◆ ACTION ITEM:
From the first line of the records below, transcribe each line exactly up to and including the one with "(at 144.78 96.52)"; pictures stay out.

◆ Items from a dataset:
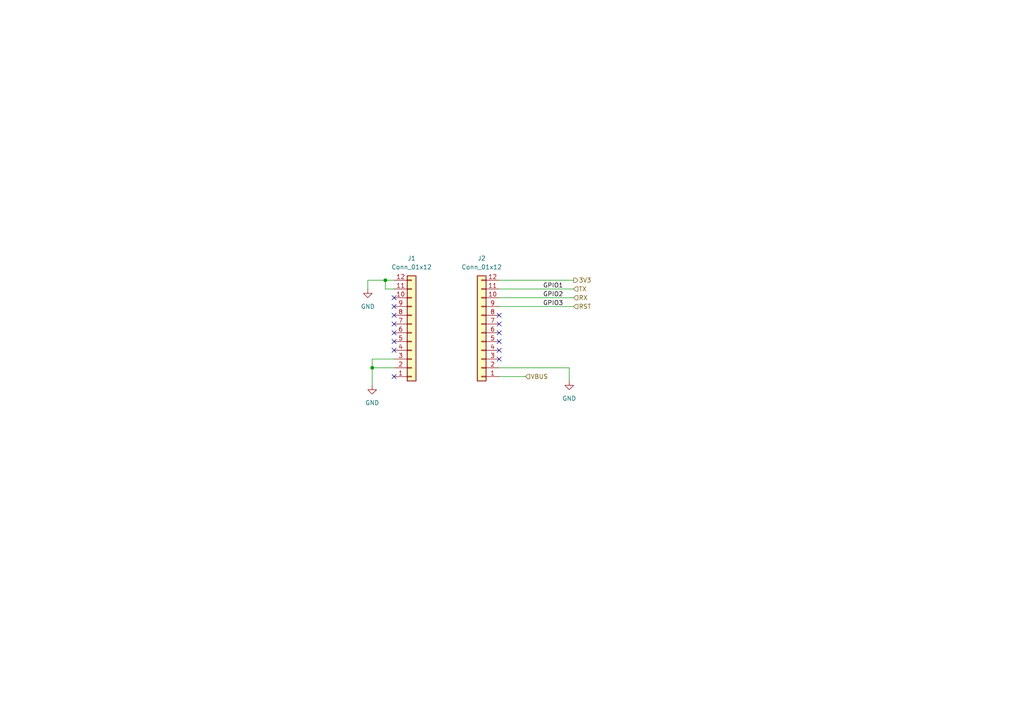
<source format=kicad_sch>
(kicad_sch
	(version 20231120)
	(generator "eeschema")
	(generator_version "8.0")
	(uuid "9d27497d-08ba-4358-89e5-206327871f3c")
	(paper "A4")
	(title_block
		(title "NerdNOS")
		(date "2024-04-05")
		(rev "1")
	)
	
	(junction
		(at 107.95 106.68)
		(diameter 0)
		(color 0 0 0 0)
		(uuid "a6f89f48-c960-406a-9b12-8bc23a1d2417")
	)
	(junction
		(at 111.76 81.28)
		(diameter 0)
		(color 0 0 0 0)
		(uuid "de6de5ca-5273-46c2-a9d0-5299057ece24")
	)
	(no_connect
		(at 114.3 91.44)
		(uuid "2aa6d498-2124-41b6-8317-bd49959c39a6")
	)
	(no_connect
		(at 114.3 101.6)
		(uuid "363fcc10-6cd0-4830-8c1b-b8b89b4df67a")
	)
	(no_connect
		(at 114.3 96.52)
		(uuid "42d4aa7c-5924-4111-8092-197d097bbb94")
	)
	(no_connect
		(at 114.3 88.9)
		(uuid "4a389d0e-d970-40ce-9d22-b99a95253e4a")
	)
	(no_connect
		(at 114.3 86.36)
		(uuid "4caaf50f-f882-494b-b6a5-e218621eb182")
	)
	(no_connect
		(at 114.3 99.06)
		(uuid "5196a7a7-c301-4895-be02-607dd5b5a49e")
	)
	(no_connect
		(at 144.78 91.44)
		(uuid "6f62a455-fe00-4703-95d9-ed58765141e7")
	)
	(no_connect
		(at 144.78 101.6)
		(uuid "781f5bad-423f-4cea-baa2-6b2b3ea4189e")
	)
	(no_connect
		(at 144.78 96.52)
		(uuid "82c11fde-7ad2-4711-987d-d27adb51a95d")
	)
	(no_connect
		(at 144.78 93.98)
		(uuid "ab695e4a-bc64-447a-b634-256896b66467")
	)
	(no_connect
		(at 114.3 93.98)
		(uuid "b65f251b-a740-43f3-a811-c1212c2e6483")
	)
	(no_connect
		(at 144.78 104.14)
		(uuid "e75bdef4-077c-4e6c-adf1-88260b2d4930")
	)
	(no_connect
		(at 114.3 109.22)
		(uuid "f1b6e577-7e49-4c4f-8eed-7913e8397c87")
	)
	(no_connect
		(at 144.78 99.06)
		(uuid "faf41c83-6a9b-40d6-84f1-3af79026f573")
	)
	(wire
		(pts
			(xy 165.1 106.68) (xy 144.78 106.68)
		)
		(stroke
			(width 0)
			(type default)
		)
		(uuid "1d15b150-d534-47c4-b369-948e20e127b9")
	)
	(wire
		(pts
			(xy 114.3 83.82) (xy 111.76 83.82)
		)
		(stroke
			(width 0)
			(type default)
		)
		(uuid "2a52f027-9e12-4164-8428-236b6b75a91d")
	)
	(wire
		(pts
			(xy 111.76 81.28) (xy 106.68 81.28)
		)
		(stroke
			(width 0)
			(type default)
		)
		(uuid "2fbc5569-8ae5-4f42-ac16-e9b977ae014b")
	)
	(wire
		(pts
			(xy 114.3 104.14) (xy 107.95 104.14)
		)
		(stroke
			(width 0)
			(type default)
		)
		(uuid "33fa7170-f1d8-447f-9ea2-2ff372bd03a2")
	)
	(wire
		(pts
			(xy 107.95 106.68) (xy 114.3 106.68)
		)
		(stroke
			(width 0)
			(type default)
		)
		(uuid "356f62fc-5a30-4489-9e20-4f06e2b9dd3e")
	)
	(wire
		(pts
			(xy 166.37 81.28) (xy 144.78 81.28)
		)
		(stroke
			(width 0)
			(type default)
		)
		(uuid "38625c48-e351-4760-afce-654e83e9b5d1")
	)
	(wire
		(pts
			(xy 144.78 109.22) (xy 152.4 109.22)
		)
		(stroke
			(width 0)
			(type default)
		)
		(uuid "3db08cad-19d4-44a5-9bce-4dc967693d32")
	)
	(wire
		(pts
			(xy 106.68 81.28) (xy 106.68 83.82)
		)
		(stroke
			(width 0)
			(type default)
		)
		(uuid "4c9fdaae-cd9f-4104-9216-45366170c34d")
	)
	(wire
		(pts
			(xy 114.3 81.28) (xy 111.76 81.28)
		)
		(stroke
			(width 0)
			(type default)
		)
		(uuid "5f7dd687-eac0-42ab-82a1-46aa46535d67")
	)
	(wire
		(pts
			(xy 165.1 110.49) (xy 165.1 106.68)
		)
		(stroke
			(width 0)
			(type default)
		)
		(uuid "8fc1950b-132d-4135-9dab-1b5559101cc7")
	)
	(wire
		(pts
			(xy 111.76 83.82) (xy 111.76 81.28)
		)
		(stroke
			(width 0)
			(type default)
		)
		(uuid "9be2e659-f7ef-43cc-8205-50be656f096d")
	)
	(wire
		(pts
			(xy 144.78 83.82) (xy 166.37 83.82)
		)
		(stroke
			(width 0)
			(type default)
		)
		(uuid "b7880e20-6513-48f0-ae7d-ff2f5a54d593")
	)
	(wire
		(pts
			(xy 144.78 86.36) (xy 166.37 86.36)
		)
		(stroke
			(width 0)
			(type default)
		)
		(uuid "c92696ed-e965-4153-89a0-819337648bdf")
	)
	(wire
		(pts
			(xy 107.95 111.76) (xy 107.95 106.68)
		)
		(stroke
			(width 0)
			(type default)
		)
		(uuid "cad43c2b-3a8e-4f24-b519-ac6076c317bf")
	)
	(wire
		(pts
			(xy 144.78 88.9) (xy 166.37 88.9)
		)
		(stroke
			(width 0)
			(type default)
		)
		(uuid "e1d467a3-72b1-445c-b51b-2385e83303f1")
	)
	(wire
		(pts
			(xy 107.95 104.14) (xy 107.95 106.68)
		)
		(stroke
			(width 0)
			(type default)
		)
		(uuid "e628c5e0-9915-4c5a-af75-d3824508d2f5")
	)
	(label "GPIO3"
		(at 157.48 88.9 0)
		(fields_autoplaced yes)
		(effects
			(font
				(size 1.27 1.27)
			)
			(justify left bottom)
		)
		(uuid "5eb4f09f-88df-4860-8ed1-21f137afeea2")
	)
	(label "GPIO2"
		(at 157.48 86.36 0)
		(fields_autoplaced yes)
		(effects
			(font
				(size 1.27 1.27)
			)
			(justify left bottom)
		)
		(uuid "652fddb3-76bd-4a9e-ba91-d8c647775a5a")
	)
	(label "GPIO1"
		(at 157.48 83.82 0)
		(fields_autoplaced yes)
		(effects
			(font
				(size 1.27 1.27)
			)
			(justify left bottom)
		)
		(uuid "829d8de8-b527-4e15-9a69-9dbfbafcd14a")
	)
	(hierarchical_label "RST"
		(shape input)
		(at 166.37 88.9 0)
		(fields_autoplaced yes)
		(effects
			(font
				(size 1.27 1.27)
			)
			(justify left)
		)
		(uuid "0ab0eacd-567c-4d08-a6f6-ea2f565db9fd")
	)
	(hierarchical_label "VBUS"
		(shape input)
		(at 152.4 109.22 0)
		(fields_autoplaced yes)
		(effects
			(font
				(size 1.27 1.27)
			)
			(justify left)
		)
		(uuid "2ba7b580-61de-4354-86e7-a47a1d6b6284")
	)
	(hierarchical_label "RX"
		(shape input)
		(at 166.37 86.36 0)
		(fields_autoplaced yes)
		(effects
			(font
				(size 1.27 1.27)
			)
			(justify left)
		)
		(uuid "33c478f4-7829-47b9-bd52-c2d22c6e6d0d")
	)
	(hierarchical_label "3V3"
		(shape output)
		(at 166.37 81.28 0)
		(fields_autoplaced yes)
		(effects
			(font
				(size 1.27 1.27)
			)
			(justify left)
		)
		(uuid "5862ccee-11ea-4b17-a148-07f049880792")
	)
	(hierarchical_label "TX"
		(shape input)
		(at 166.37 83.82 0)
		(fields_autoplaced yes)
		(effects
			(font
				(size 1.27 1.27)
			)
			(justify left)
		)
		(uuid "731390b8-ce4c-4b34-a1d1-b52c9110904a")
	)
	(symbol
		(lib_id "Connector_Generic:Conn_01x12")
		(at 139.7 96.52 180)
		(unit 1)
		(exclude_from_sim no)
		(in_bom yes)
		(on_board yes)
		(dnp no)
		(fields_autoplaced yes)
		(uuid "1a91dae2-d4b1-4c60-9438-178595a69ad1")
		(property "Reference" "J2"
			(at 139.7 74.93 0)
			(effects
				(font
					(size 1.27 1.27)
				)
			)
		)
		(property "Value" "Conn_01x12"
			(at 139.7 77.47 0)
			(effects
				(font
					(size 1.27 1.27)
				)
			)
		)
		(property "Footprint" "Connector_PinHeader_2.54mm:PinHeader_1x12_P2.54mm_Vertical"
			(at 139.7 96.52 0)
			(effects
				(font
					(size 1.27 1.27)
				)
				(hide yes)
			)
		)
		(property "Datasheet" "~"
			(at 139.7 96.52 0)
			(effects
				(font
					(size 1.27 1.27)
				)
				(hide yes)
			)
		)
		(property "Description" "Generic connector, single row, 01x12, script generated (kicad-library-utils/schlib/autogen/connector/)"
			(at 139.7 96.52 0)
			(effects
				(font
					(size 1.27 1.27)
				)
				(hide yes)
			)
		)
		(pin "1"
			(uuid "f84e8946-ad94-4ce1-904d-3e43550d7369")
		)
		(pin "10"
			(uuid "21fdfd85-1f57-43d0-80bb-9f9cb3ef691c")
		)
		(pin "11"
			(uuid "ba23fe5a-c7e9-4d82-9ba6-b591ca0537a9")
		)
		(pin "12"
			(uuid "524626f8-e361-4618-b6e1-8ee9cdea07af")
		)
		(pin "8"
			(uuid "41f43fb0-f85d-44c2-a926-5dd60b7e113c")
		)
		(pin "6"
			(uuid "added745-5e9f-4cea-a3b5-cc3a9065e12c")
		)
		(pin "7"
			(uuid "77fd7d0f-1925-4a2a-aea7-f4d853903122")
		)
		(pin "2"
			(uuid "8808ce40-593b-464f-86ce-8ed44adee662")
		)
		(pin "3"
			(uuid "31c6cd4b-617d-411c-9038-4649740f5c4e")
		)
		(pin "4"
			(uuid "799fc1c6-fa11-443e-8123-61d64c729cd3")
		)
		(pin "5"
			(uuid "578f894b-fef4-4a39-abd7-2384ed8be3ec")
		)
		(pin "9"
			(uuid "8bcd9ec2-aea0-4c75-bfd2-aa5600d8f25d")
		)
		(instances
			(project "NerdNOS"
				(path "/d95c6d04-3717-413a-8b9f-685b8757ddd5/438fb704-9404-470f-a161-7c83b86a6959"
					(reference "J2")
					(unit 1)
				)
			)
		)
	)
	(symbol
		(lib_id "power:GND")
		(at 106.68 83.82 0)
		(unit 1)
		(exclude_from_sim no)
		(in_bom yes)
		(on_board yes)
		(dnp no)
		(fields_autoplaced yes)
		(uuid "2d47d940-d951-49bf-9aa5-536657d3b748")
		(property "Reference" "#PWR09"
			(at 106.68 90.17 0)
			(effects
				(font
					(size 1.27 1.27)
				)
				(hide yes)
			)
		)
		(property "Value" "GND"
			(at 106.68 88.9 0)
			(effects
				(font
					(size 1.27 1.27)
				)
			)
		)
		(property "Footprint" ""
			(at 106.68 83.82 0)
			(effects
				(font
					(size 1.27 1.27)
				)
				(hide yes)
			)
		)
		(property "Datasheet" ""
			(at 106.68 83.82 0)
			(effects
				(font
					(size 1.27 1.27)
				)
				(hide yes)
			)
		)
		(property "Description" "Power symbol creates a global label with name \"GND\" , ground"
			(at 106.68 83.82 0)
			(effects
				(font
					(size 1.27 1.27)
				)
				(hide yes)
			)
		)
		(pin "1"
			(uuid "e588566a-2cc2-4a1a-8de0-badccb8b5490")
		)
		(instances
			(project "NerdNOS"
				(path "/d95c6d04-3717-413a-8b9f-685b8757ddd5/438fb704-9404-470f-a161-7c83b86a6959"
					(reference "#PWR09")
					(unit 1)
				)
			)
		)
	)
	(symbol
		(lib_id "Connector_Generic:Conn_01x12")
		(at 119.38 96.52 0)
		(mirror x)
		(unit 1)
		(exclude_from_sim no)
		(in_bom yes)
		(on_board yes)
		(dnp no)
		(fields_autoplaced yes)
		(uuid "56405422-2915-40de-bbf1-625eb8e86ed4")
		(property "Reference" "J1"
			(at 119.38 74.93 0)
			(effects
				(font
					(size 1.27 1.27)
				)
			)
		)
		(property "Value" "Conn_01x12"
			(at 119.38 77.47 0)
			(effects
				(font
					(size 1.27 1.27)
				)
			)
		)
		(property "Footprint" "Connector_PinHeader_2.54mm:PinHeader_1x12_P2.54mm_Vertical"
			(at 119.38 96.52 0)
			(effects
				(font
					(size 1.27 1.27)
				)
				(hide yes)
			)
		)
		(property "Datasheet" "~"
			(at 119.38 96.52 0)
			(effects
				(font
					(size 1.27 1.27)
				)
				(hide yes)
			)
		)
		(property "Description" "Generic connector, single row, 01x12, script generated (kicad-library-utils/schlib/autogen/connector/)"
			(at 119.38 96.52 0)
			(effects
				(font
					(size 1.27 1.27)
				)
				(hide yes)
			)
		)
		(pin "3"
			(uuid "ac957ca5-e30c-49e3-b620-ea37123f2b6c")
		)
		(pin "10"
			(uuid "65cfac2f-6657-4286-80b8-2ce0b2aff19e")
		)
		(pin "9"
			(uuid "c0eff0b4-1861-46ac-a0a3-4d6ee8aa4ae3")
		)
		(pin "5"
			(uuid "d30b572a-46ed-494f-92fc-910096e291a7")
		)
		(pin "8"
			(uuid "473a76fe-2954-4cab-9bd3-5afd7ed6c39b")
		)
		(pin "11"
			(uuid "200a89f3-8b28-40a4-b3bd-7ce2eea27485")
		)
		(pin "2"
			(uuid "b5fbd8f8-8f6c-4908-9f52-c66814f877cd")
		)
		(pin "7"
			(uuid "d2454c00-40f0-4e2f-818f-549744a84263")
		)
		(pin "12"
			(uuid "281af420-d6d3-48be-ac4d-5f38af5ed403")
		)
		(pin "4"
			(uuid "0eb7a9ca-fac8-4996-831d-3106dcc96883")
		)
		(pin "1"
			(uuid "9c2f9e80-f044-43b6-8b86-f2d434cbc68f")
		)
		(pin "6"
			(uuid "2e082da6-4693-4ba9-b074-f7007897ca9e")
		)
		(instances
			(project "NerdNOS"
				(path "/d95c6d04-3717-413a-8b9f-685b8757ddd5/438fb704-9404-470f-a161-7c83b86a6959"
					(reference "J1")
					(unit 1)
				)
			)
		)
	)
	(symbol
		(lib_id "power:GND")
		(at 165.1 110.49 0)
		(unit 1)
		(exclude_from_sim no)
		(in_bom yes)
		(on_board yes)
		(dnp no)
		(fields_autoplaced yes)
		(uuid "5fdc1ef9-e7e5-4440-a726-a123b467d82c")
		(property "Reference" "#PWR011"
			(at 165.1 116.84 0)
			(effects
				(font
					(size 1.27 1.27)
				)
				(hide yes)
			)
		)
		(property "Value" "GND"
			(at 165.1 115.57 0)
			(effects
				(font
					(size 1.27 1.27)
				)
			)
		)
		(property "Footprint" ""
			(at 165.1 110.49 0)
			(effects
				(font
					(size 1.27 1.27)
				)
				(hide yes)
			)
		)
		(property "Datasheet" ""
			(at 165.1 110.49 0)
			(effects
				(font
					(size 1.27 1.27)
				)
				(hide yes)
			)
		)
		(property "Description" "Power symbol creates a global label with name \"GND\" , ground"
			(at 165.1 110.49 0)
			(effects
				(font
					(size 1.27 1.27)
				)
				(hide yes)
			)
		)
		(pin "1"
			(uuid "6f568512-400c-48eb-b407-82ebeedf057c")
		)
		(instances
			(project "NerdNOS"
				(path "/d95c6d04-3717-413a-8b9f-685b8757ddd5/438fb704-9404-470f-a161-7c83b86a6959"
					(reference "#PWR011")
					(unit 1)
				)
			)
		)
	)
	(symbol
		(lib_id "power:GND")
		(at 107.95 111.76 0)
		(unit 1)
		(exclude_from_sim no)
		(in_bom yes)
		(on_board yes)
		(dnp no)
		(fields_autoplaced yes)
		(uuid "f9df45f1-fee2-4d94-ab95-819cd6358e73")
		(property "Reference" "#PWR010"
			(at 107.95 118.11 0)
			(effects
				(font
					(size 1.27 1.27)
				)
				(hide yes)
			)
		)
		(property "Value" "GND"
			(at 107.95 116.84 0)
			(effects
				(font
					(size 1.27 1.27)
				)
			)
		)
		(property "Footprint" ""
			(at 107.95 111.76 0)
			(effects
				(font
					(size 1.27 1.27)
				)
				(hide yes)
			)
		)
		(property "Datasheet" ""
			(at 107.95 111.76 0)
			(effects
				(font
					(size 1.27 1.27)
				)
				(hide yes)
			)
		)
		(property "Description" "Power symbol creates a global label with name \"GND\" , ground"
			(at 107.95 111.76 0)
			(effects
				(font
					(size 1.27 1.27)
				)
				(hide yes)
			)
		)
		(pin "1"
			(uuid "f6cb12f3-afd6-4f24-8ec4-00fe88645fab")
		)
		(instances
			(project "NerdNOS"
				(path "/d95c6d04-3717-413a-8b9f-685b8757ddd5/438fb704-9404-470f-a161-7c83b86a6959"
					(reference "#PWR010")
					(unit 1)
				)
			)
		)
	)
)
</source>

◆ EXPECTED OUTPUT:
<source format=kicad_sch>
(kicad_sch
	(version 20231120)
	(generator "eeschema")
	(generator_version "8.0")
	(uuid "9d27497d-08ba-4358-89e5-206327871f3c")
	(paper "A4")
	(title_block
		(title "NerdNOS")
		(date "2024-04-05")
		(rev "1")
	)
	
	(junction
		(at 107.95 106.68)
		(diameter 0)
		(color 0 0 0 0)
		(uuid "a6f89f48-c960-406a-9b12-8bc23a1d2417")
	)
	(junction
		(at 111.76 81.28)
		(diameter 0)
		(color 0 0 0 0)
		(uuid "de6de5ca-5273-46c2-a9d0-5299057ece24")
	)
	(no_connect
		(at 114.3 91.44)
		(uuid "2aa6d498-2124-41b6-8317-bd49959c39a6")
	)
	(no_connect
		(at 114.3 101.6)
		(uuid "363fcc10-6cd0-4830-8c1b-b8b89b4df67a")
	)
	(no_connect
		(at 114.3 96.52)
		(uuid "42d4aa7c-5924-4111-8092-197d097bbb94")
	)
	(no_connect
		(at 114.3 88.9)
		(uuid "4a389d0e-d970-40ce-9d22-b99a95253e4a")
	)
	(no_connect
		(at 114.3 86.36)
		(uuid "4caaf50f-f882-494b-b6a5-e218621eb182")
	)
	(no_connect
		(at 114.3 99.06)
		(uuid "5196a7a7-c301-4895-be02-607dd5b5a49e")
	)
	(no_connect
		(at 144.78 91.44)
		(uuid "6f62a455-fe00-4703-95d9-ed58765141e7")
	)
	(no_connect
		(at 144.78 101.6)
		(uuid "781f5bad-423f-4cea-baa2-6b2b3ea4189e")
	)
	(no_connect
		(at 144.78 96.52)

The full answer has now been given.